Sunday, June 13, 2010

Crazy Canadian Marketing

So, Canada is inviting the 'world' to visit and is spending $2 million on a fake lake as a 'marketing pavilion'. Many people are angry since they see this as an unfair use of their taxpayer money.

The truth is, businesses spend much more on marketing all the time, so a cool $2 million is not such a large figure. Most of the difficulty that Canadians such as myself have is that we feel the government is spending 'our money'.

The truth is, in a business scenario, businesses can spend the shareholders money in whatever way they please, so long as profits are realized. Generally before this would be approved, business managers and marketing executives would all get together and review the suggestion. Risk and expected ROI would be inspected and there would be the chance for input. Shareholders would also have the chance to withdraw their support.

So, since the government has gone ahead and made this without consulting the general populace, who are essentially stakeholders in Canada, I would like to know the governments' expectations for ROI are, as well as their entire marketing plan. If this is a marketing pavilion to get other countries interested in Canada, sell it to me first. If you can't do that, what makes you think you can sell Canada to other people?
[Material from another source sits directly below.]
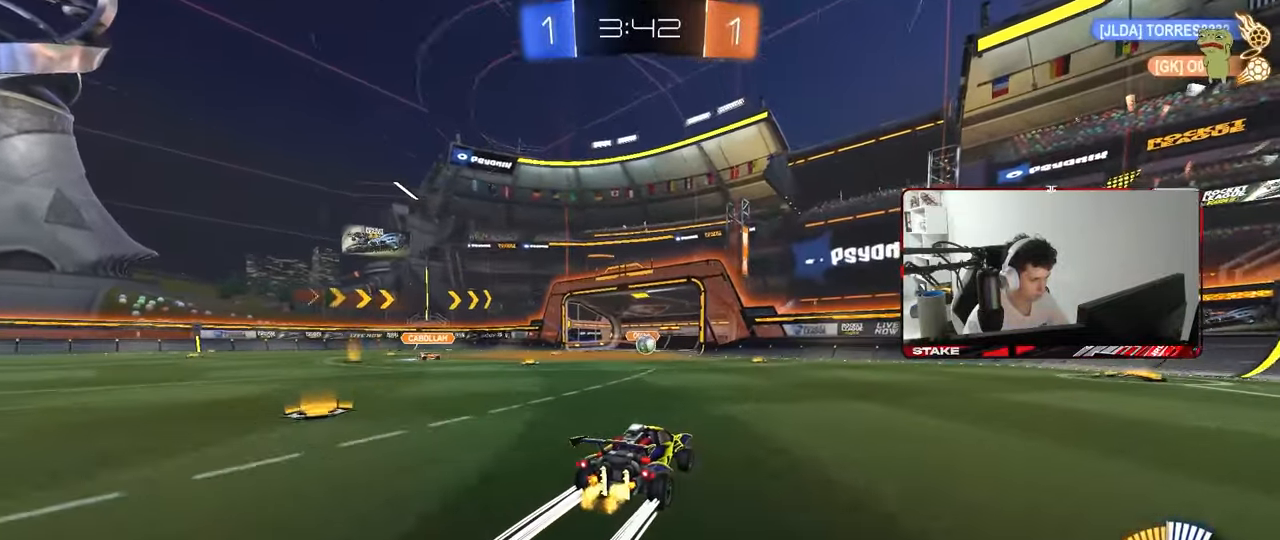
{"keys": ["d", "shift", "w"], "mouse": ["left"], "mouse_move": "still", "events": [[133, "d", "down"], [367, "mouse_left", "down"], [450, "shift", "down"]]}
Well, Canada sells itself, that we know. Softwood lumber and freshwater. These things are in demand. I would argue that Canada is underselling itself, and that is not a tactic that should be combined with overspending on marketing. If you are increasing marketing expenditure, please increase the price of exports, since successful marketing should increase product desire. If you are uncertain the marketing pavilion will affect exports or desire to work with Canada, why did you just waste $2 million dollars?